■ Task instructions:
In the excerpt on transport costs in Flanders, what counts as the private cost for regulated transport such as bus, train, or plane?

Issue 10-03-2017Update 2016 - The MIRA-research report “Internalization of external costs of transport in Flanders” (2010) estimated the private costs, the external costs, and the degree of internalization of transport for the period 2000-2008. Six years later it is time to update this report.

As in the previous study, we calculated the private and marginal external costs for different transport modes. The private costs are the costs for the user. For road transport these include the vehicle purchase costs, insurances, maintenance, fuel costs, etc. For regulated transport (bus, train, plane) this is the ticket price. Marginal external costs are external because the user does not take them into account when deciding to make a trip. They are called marginal as we focus on the additional effect of that one trip. We distinguish the following marginal external costs:

  • Congestion
  • Environment (air pollution and greenhouse gasses)

■ Given information:

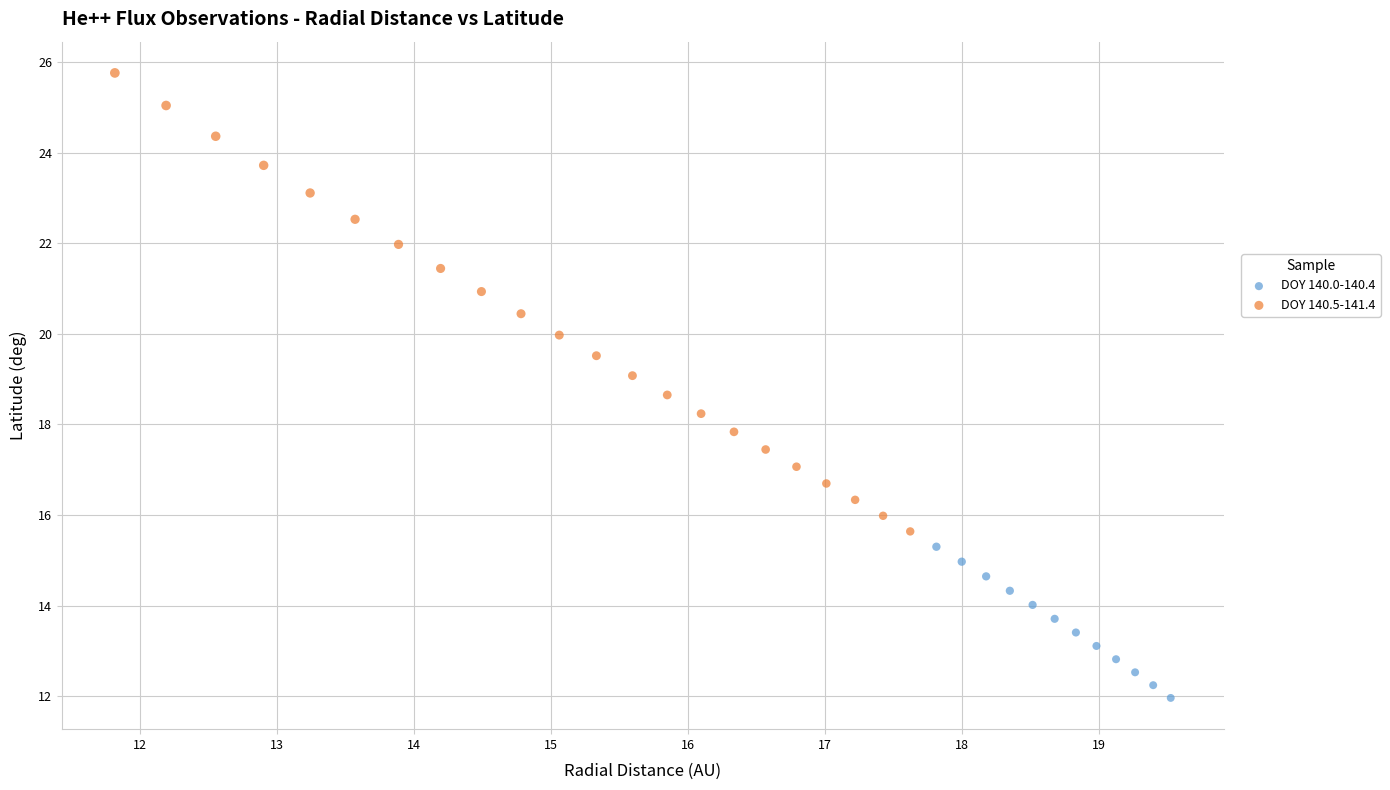

Which series reaches the maximum Y coordinate?

DOY 140.5-141.4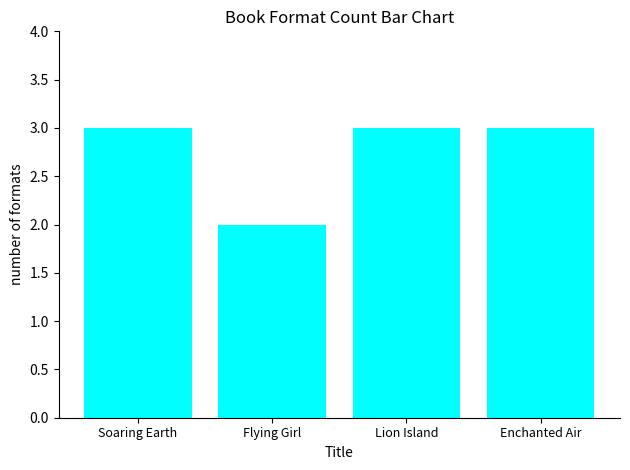

Reading left to right, what are all the values shown in this chart?

3	2	3	3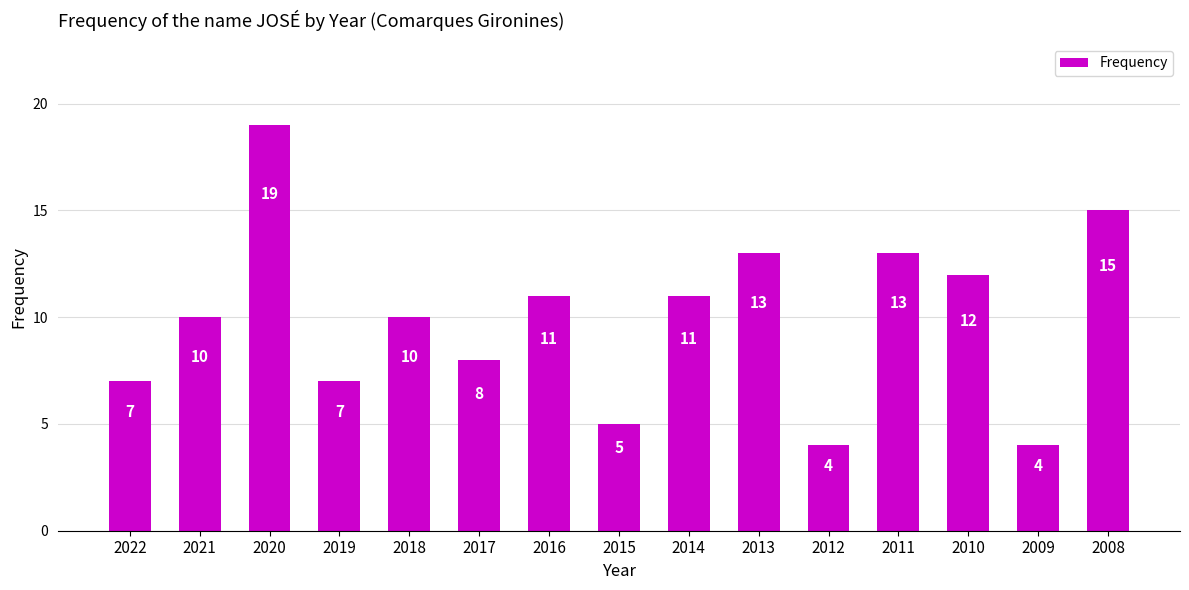

What is the change in value from 2022 to 2011?

+6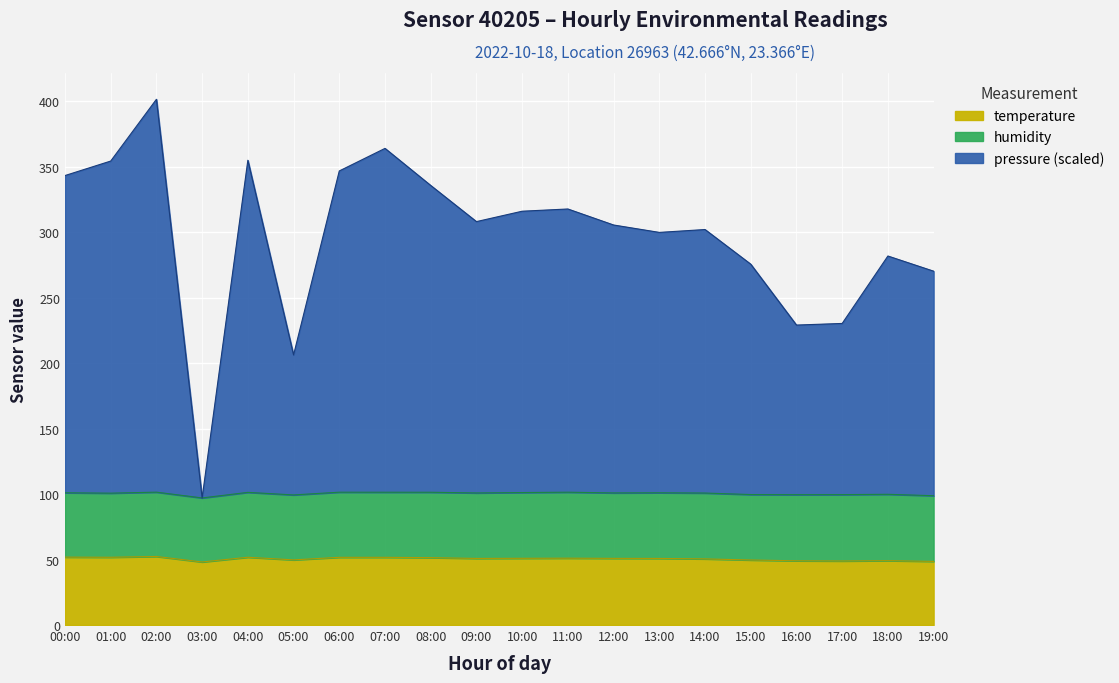

At which category is the sum across all series the highest?

02:00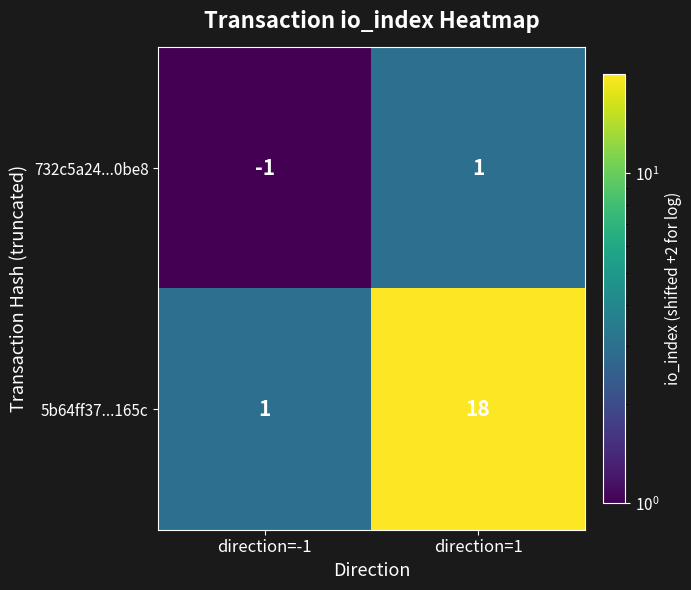

Rank the series by their average value, from highest to lowest.

5b64ff37...165c, 732c5a24...0be8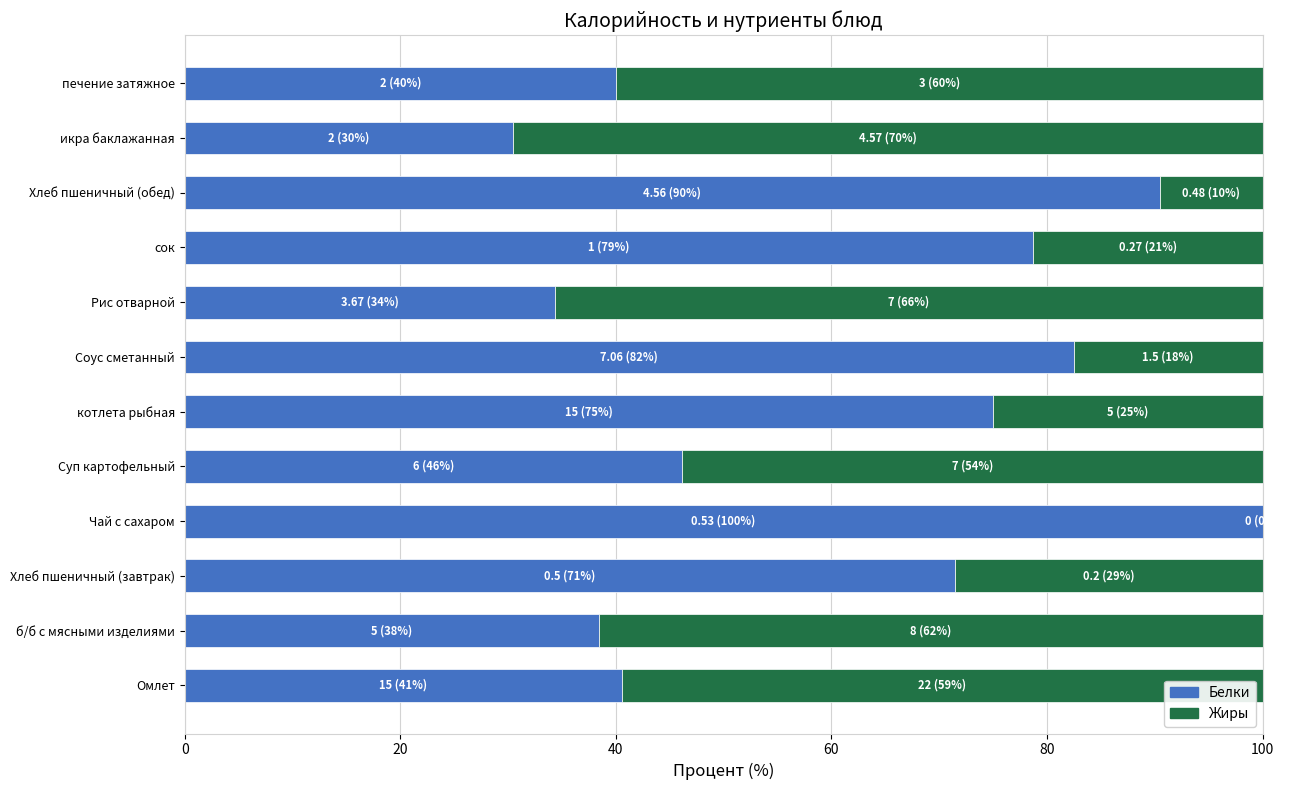

Read the Белки value at Рис отварной.

34.4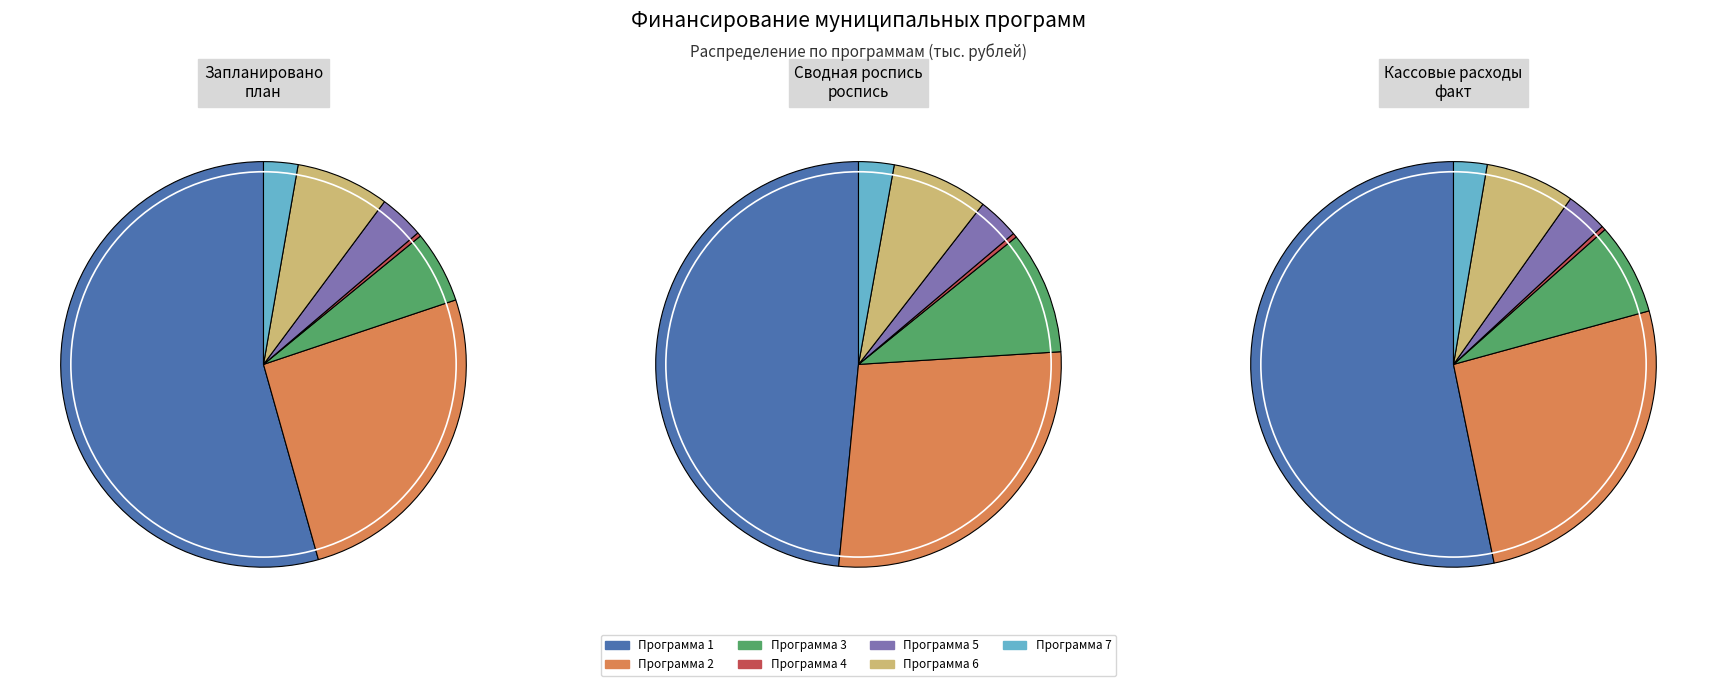

What percentage is the Программа 5 slice, to the nearest percent?

3%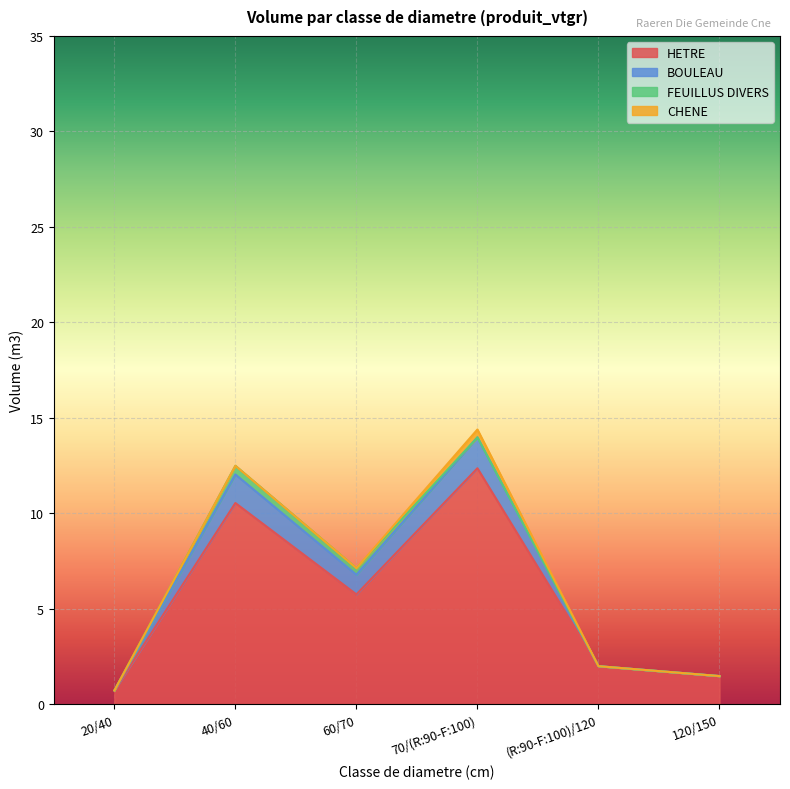

What is the total value across all series at (R:90-F:100)/120?

2.0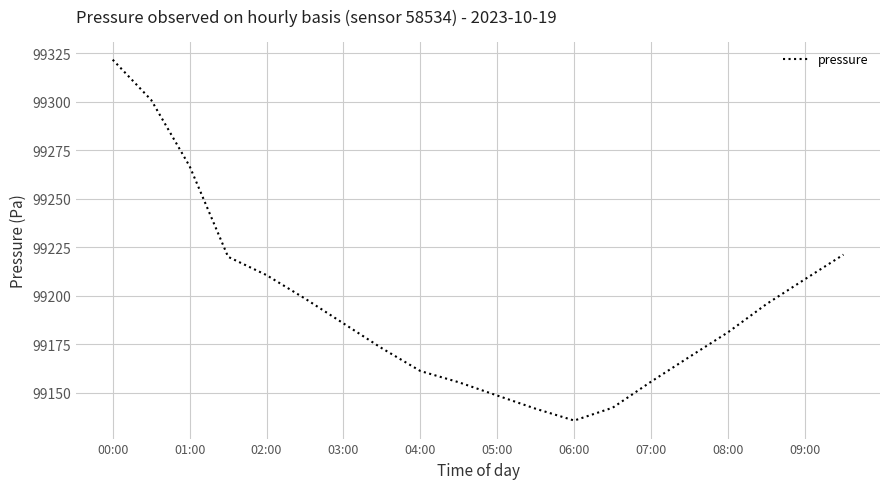

What is the greatest value displayed?

99321.6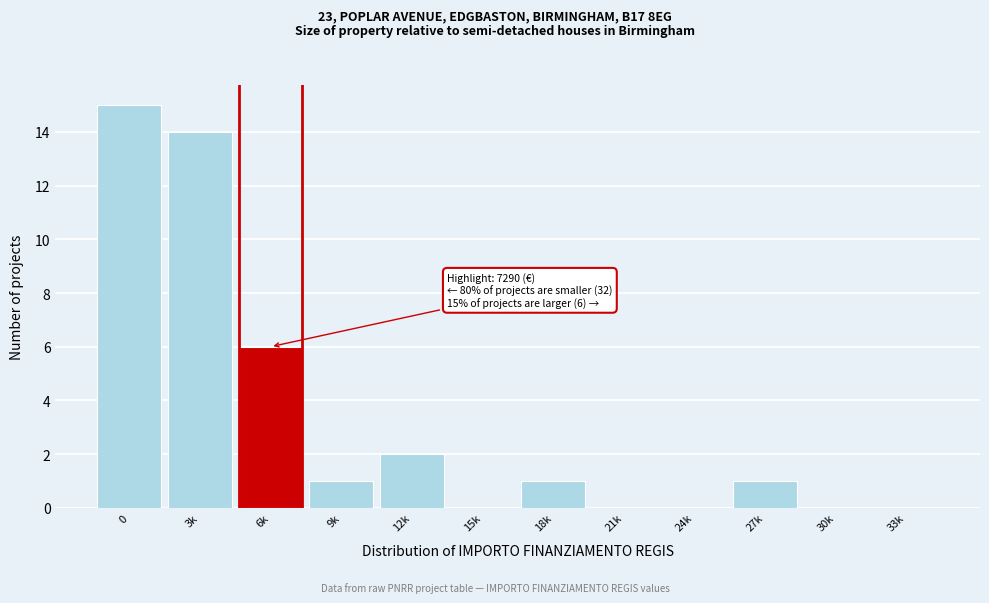

Reading left to right, transcribe all the data shown in this chart.

0=15	3k=14	6k=6	9k=1	12k=2	15k=0	18k=1	21k=0	24k=0	27k=1	30k=0	33k=0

■ Written solution:
The ticket price.